Da cidade de Signaghi avista-se o Cáucaso monumental que se estende do Mar Cáspio ao Mar Negro e separa a Geórgia da extensa periferia russa. A partir do campanário onde subimos, observo a compacta massa de rocha e gelo que lança a sua sombra avassaladora, prestes a engolir Signaghi e a planície à sua volta. A descrição é literal: há uma cidade chamada Signaghi; há um campanário; há uma compacta massa de rocha e gelo com o nome de “Cáucaso” que se estende do Mar Cáspio ao Mar Negro, avassaladora. E no entanto, a descrição também é figurada: a compacta massa representa a Rússia, a planície a Geórgia, e do campanário onde subimos o espetáculo da natureza que preserva, em movimentos petrificados, a tutela russa sobre a vasta e complexa região.
De Signaghi a estrada nacional serpenteia, vagarosamente, na direção da capital Tiblissi. Pedimos a Nick, o taxista, que nos deixe por Didube-Chugureti e entramos no cemitério de Kukia onde se amontoam as lápides das gentes de outrora, rodeadas de ervas secas e que ameaçam condenar ao esquecimento o próprio esquecimento. Vagamos silenciosamente por ali, tentando imaginar a pessoa que se esconde sob as letras puídas do alfabeto cirílico, ou do alfabeto georgiano: Abram Nikolaevitch Tetradze, doutor em ciências médicas (1872-1915); Maria Gueorguievna Tetradze, “a paz esteja contigo, querida mãe” (1884-1912); Dmitri Grigorievitch Sessiev (1861-1907); Max Gabunian, engenheiro (1904-1943); Bagrat Arutiunovitch Nazarian, doutor em ciências médicas (1892-1956); Bitarov M. (1909-1942).
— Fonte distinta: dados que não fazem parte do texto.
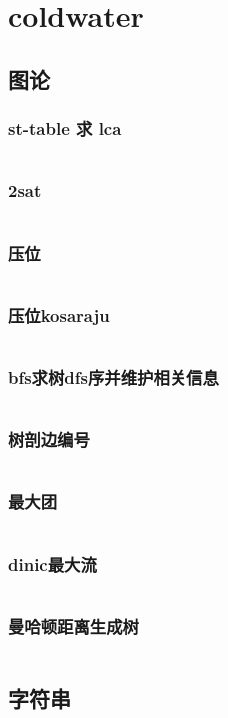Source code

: \chapter{coldwater}
\section{图论}
\subsection{st-table 求 lca}
\inputminted{cpp}{\source/coldwater/graph/st-table-lca.cpp}
\subsection{2sat}
\inputminted{cpp}{\source/coldwater/graph/2sat.cpp}
\subsection{压位}
\inputminted{cpp}{\source/coldwater/graph/bitset.cpp}
\subsection{压位kosaraju}
\inputminted{cpp}{\source/coldwater/graph/kosaraju.cpp}
\subsection{bfs求树dfs序并维护相关信息}
\inputminted{cpp}{\source/coldwater/graph/bfs-dfs-tree.cpp}
\subsection{树剖边编号}
\inputminted{cpp}{\source/coldwater/graph/tree-decom-edge.cpp}
\subsection{最大团}
\inputminted{cpp}{\source/coldwater/graph/max_clique.cpp}
\subsection{dinic最大流}
\inputminted{cpp}{\source/coldwater/graph/dinic.cpp}
\subsection{曼哈顿距离生成树}
\inputminted{cpp}{\source/coldwater/graph/manhattan-st.cpp}
\section{字符串}
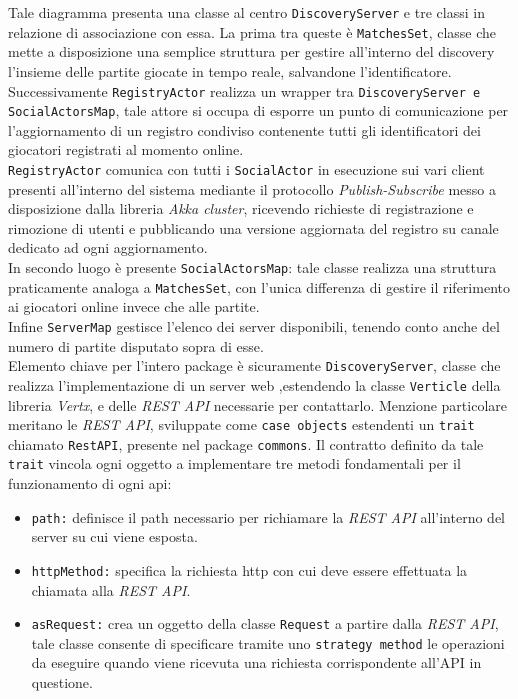 Tale diagramma presenta una classe al centro \texttt{DiscoveryServer} e tre classi in relazione di associazione con essa.
La prima tra queste è \texttt{MatchesSet}, classe che mette a disposizione una semplice struttura per gestire all'interno del discovery l'insieme delle partite giocate in tempo reale, salvandone l'identificatore.\\
Successivamente \texttt{RegistryActor} realizza un wrapper tra \texttt{DiscoveryServer e SocialActorsMap}, tale attore si occupa di esporre un punto di comunicazione per l'aggiornamento di un registro condiviso contenente tutti gli identificatori dei giocatori registrati al momento online.\\ \texttt{RegistryActor} comunica con tutti i \texttt{SocialActor} in esecuzione sui vari client presenti all'interno del sistema mediante il protocollo \textit{Publish-Subscribe} messo a disposizione dalla libreria \textit{Akka cluster}, ricevendo richieste di registrazione e rimozione di utenti e pubblicando una versione aggiornata del registro su canale dedicato ad ogni aggiornamento.\\
In secondo luogo è presente \texttt{SocialActorsMap}: tale classe realizza una struttura praticamente analoga a \texttt{MatchesSet}, con l'unica differenza di gestire il riferimento ai giocatori online invece che alle partite.\\
Infine \texttt{ServerMap} gestisce l'elenco dei server disponibili, tenendo conto anche del numero di partite disputato sopra di esse.\\
Elemento chiave per l'intero package è sicuramente \texttt{DiscoveryServer}, classe che realizza l'implementazione di un server web ,estendendo la classe \texttt{Verticle} della libreria \textit{Vertx}, e delle \textit{REST API} necessarie per contattarlo.
Menzione particolare meritano le \textit{REST API}, sviluppate come \texttt{case objects} estendenti un \texttt{trait} chiamato \texttt{RestAPI}, presente nel package \texttt{commons}. Il contratto definito da tale \texttt{trait} vincola ogni oggetto a implementare tre metodi fondamentali per il funzionamento di ogni api:
\begin{itemize}
  \item{\texttt{path:}} definisce il path necessario per richiamare la \textit{REST API} all'interno del server su cui viene esposta.

  \item{\texttt{httpMethod:}} specifica la richiesta http con cui deve essere effettuata la chiamata alla \textit{REST API}.

  \item{\texttt{asRequest:}} crea un oggetto della classe \texttt{Request} a partire dalla \textit{REST API}, tale classe consente di specificare tramite uno \texttt{strategy method} le operazioni da eseguire quando viene ricevuta una richiesta corrispondente all'API in questione.
\end{itemize}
O cemitério de Kukia revela, ou esconde, o passado cosmopolita de uma cidade que atingiu o apogeu nos finais do século XIX, fruto da capacidade realizadora das burguesias arménia e judaica, entre outras, mas que os períodos soviético e pós-soviético foram transformando em pós-cosmopolita e periférica.
Na estação de Ortachala apanhamos uma marshrutka (minibus) para Ierevan, a capital da Arménia. São sete horas a ziguezaguear por nenhures. De repente, a estrada leva-nos a Alaverdi e entramos na cidade pós-soviética por excelência. Um gigantesco complexo industrial ferrugento e parcialmente abandonado dá abrigo à frenética atividade urbana de gente que parece entrar e sair por cada um dos seus poros. Olho pela janela da marshrutka como se estivesse diante de um cenário pós-apocalíptico; na minha imaginação, os habitantes de Alaverdi sobrevivem por entre as ruínas de uma qualquer civilização desaparecida – na realidade, a civilização soviética – num futuro distópico. Mais à frente aparecerá Ierevan, também sob a sombra do passado soviético. A entrada na capital é surpreendente, à medida que um monstruoso grupo de edifícios toma conta da vista e enegrece a tarde. O que do cimo da colina, à distância, parecia vagamente o perfil de arranha-céus de uma cidade futurista tornou-se, pouco a pouco, num aglomerado de blocos de apartamentos decadentes e restaurados de forma improvisada – numa arquitetura vernacular – à medida da capacidade de cada morador. Com o grotesco conjunto para trás, o centro de Ierevan revela-se nos preparativos para a Páscoa ortodoxa e as cerimónias do centenário do genocídio.